Wall Street Watch: HSBC Securities Offers New Short-term Bonds

A new type of mortgage bond is helping HSBC Securities build its name on Wall Street. The company is offering agency debentures whose principal payments are linked to prepayment rates-the latest twist on the standard security that passes along income from a diversified basket of mortgage loans.

HSBC Securities, a New York unit of HSBC Holdings PLC, which also owns Marine Midland Bank, is among a handful of firms offering the new mortgage products, known as Agency Mortgage-Indexed Principal Redemption Bonds. They are billed as potentially less volatile because of their tie to the relatively consistent prepayment rates of specific security pools, like 8% coupons issued by Freddie Mac in 1995.

Growing demand for the redemption bonds-about $5 billion worth are expected to be issued this year-illustrates that investors can't get enough mortgage securities these days, said Arthur Q. Frank, a research chief at HSBC Securities.

The redemption bonds are especially appealing as alternatives to shorter-term collateralized mortgage obligations and balloon mortgage pass- through securities that currently carry high prices, Mr. Frank said.

HSBC Securities has so far traded about $400 million of the redemption bonds, mostly to financial institutions and money managers interested in shorter-term securities, said Richard Rosati, the firm's executive director overseeing mortgage trading.

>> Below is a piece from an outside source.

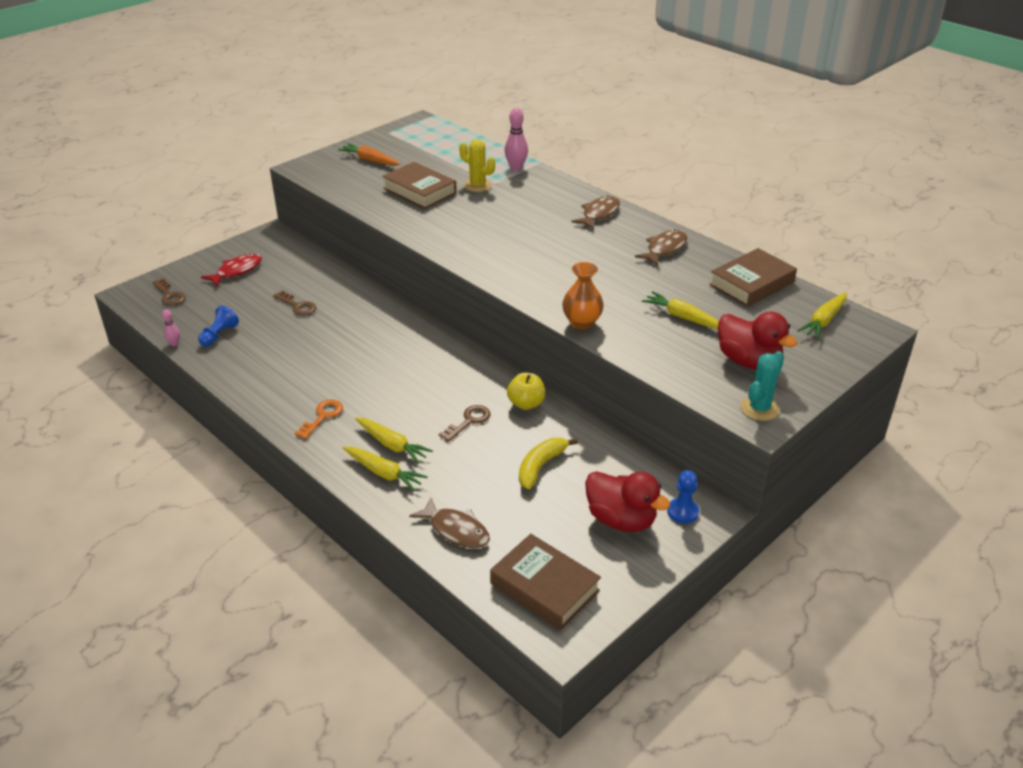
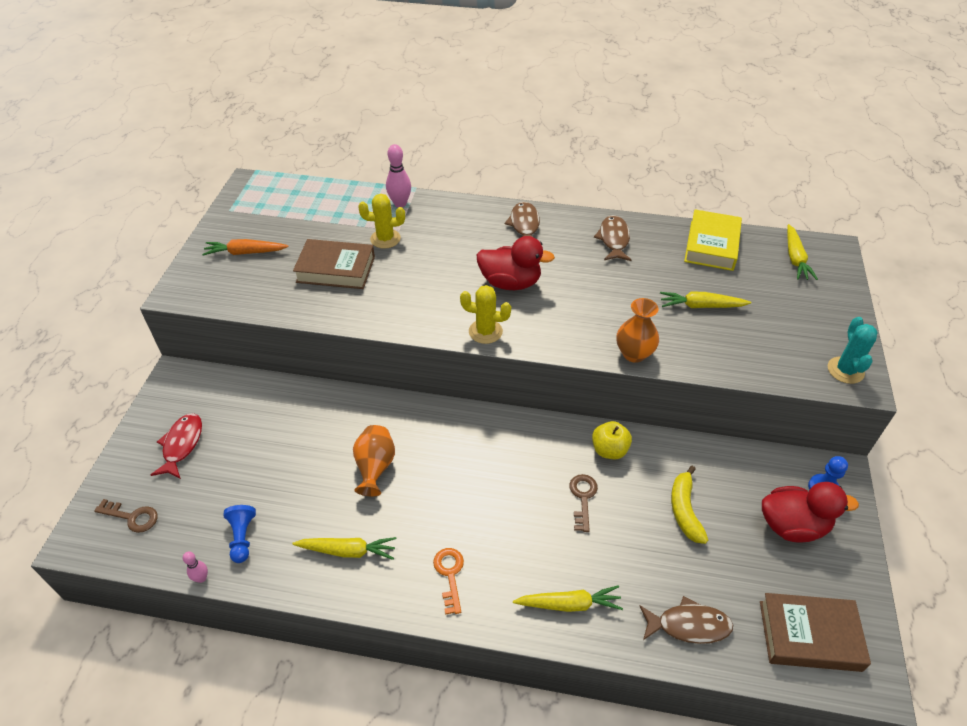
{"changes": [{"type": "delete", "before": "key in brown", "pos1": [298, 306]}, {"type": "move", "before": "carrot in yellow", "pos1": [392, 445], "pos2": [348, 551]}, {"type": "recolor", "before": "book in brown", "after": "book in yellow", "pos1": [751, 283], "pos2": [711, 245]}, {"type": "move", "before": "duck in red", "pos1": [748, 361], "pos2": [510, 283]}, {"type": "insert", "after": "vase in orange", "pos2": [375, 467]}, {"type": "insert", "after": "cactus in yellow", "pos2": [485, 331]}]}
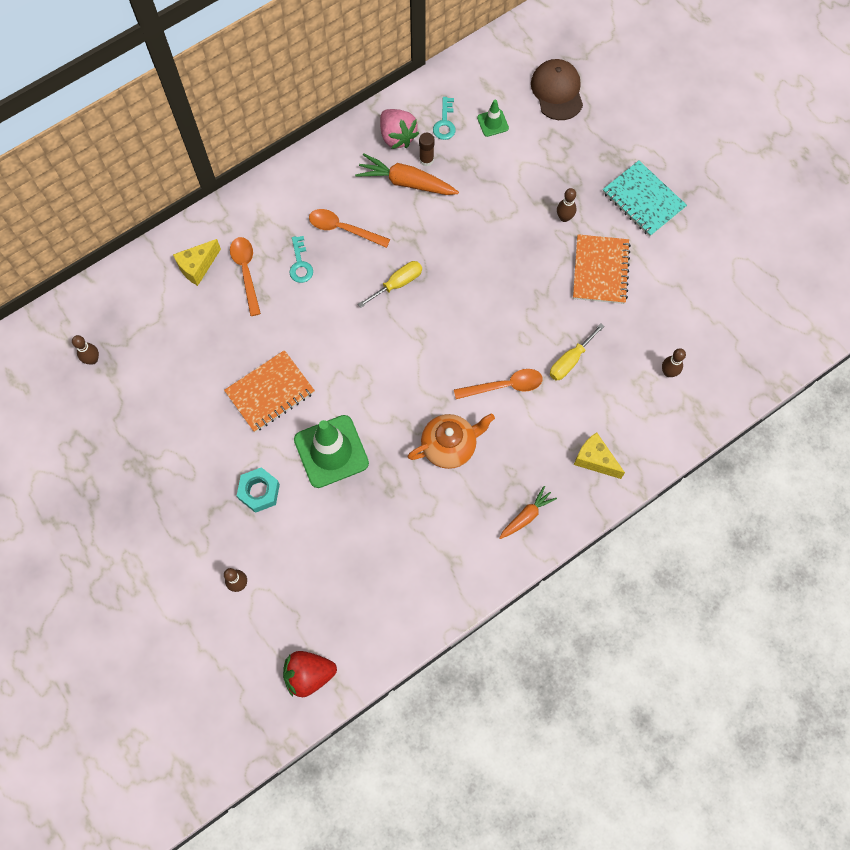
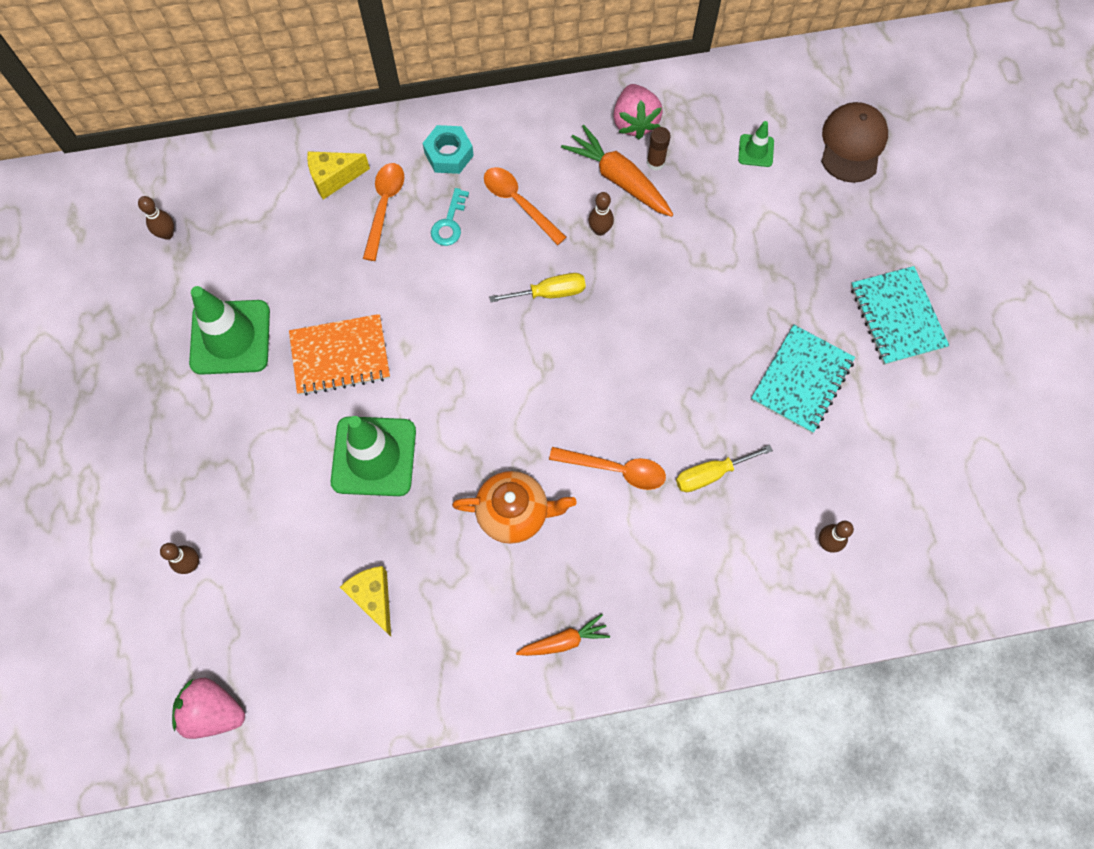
{"changes": [{"type": "move", "before": "nut in turquoise", "pos1": [259, 492], "pos2": [449, 154]}, {"type": "recolor", "before": "strawberry in red", "after": "strawberry in pink", "pos1": [309, 674], "pos2": [213, 711]}, {"type": "delete", "before": "key in turquoise", "pos1": [445, 123]}, {"type": "move", "before": "bowling pin in brown", "pos1": [564, 217], "pos2": [600, 230]}, {"type": "recolor", "before": "notebook in orange", "after": "notebook in turquoise", "pos1": [600, 270], "pos2": [801, 380]}, {"type": "move", "before": "cheese in yellow", "pos1": [594, 460], "pos2": [373, 598]}, {"type": "insert", "after": "traffic cone in green", "pos2": [230, 337]}]}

Mr. Rosati joined HSBC last summer to rev up what was then a modest mortgage business. He is bent on building HSBC as a niche player-using products like the redemption bonds-instead of butting heads with giants like Goldman, Sachs & Co. and Salomon Brothers Inc.

"We need to be creative and show new ideas to the investment community," Mr. Rosati said. "That's where we're going."

u

Mortgage securities are playing a key role in a new kind of mutual fund that aims to be as safe as a money market fund, while offering a higher return.

The BT PreservationPlus Fund, introduced last week by Bankers Trust Co., will invest about 25% of its capital in mortgages, said Eric Kirsch, a managing director in the bank's global investment management arm.

The PreservationPlus Fund is structured with a "wrapper"-an insurance policy-to keep its net asset value from declining. The fund will invest in mortgage securities, high-grade corporate bonds, and other securities that should provide better yields than money market funds, Mr. Kirsch said.

Mortgage securities are appealing because "they supply higher yields than Treasury securities with virtually the same credit quality," Mr. Kirsch said.

He estimated that investors who stay in the PreservationPlus Fund for five years would enjoy a 200- to 300-basis-point advantage over money market funds.

The New York bank is marketing its new fund to defined benefit plans, like 401(k)s for mainstream companies and 403(b)s for public service employees.

The product is seen as an alternative to Guaranteed Investment Contracts issued by insurance companies. GICs once made up the majority of defined contribution plan assets but have declined in popularity since some insurers ran into trouble and the public acquired a taste for mutual funds.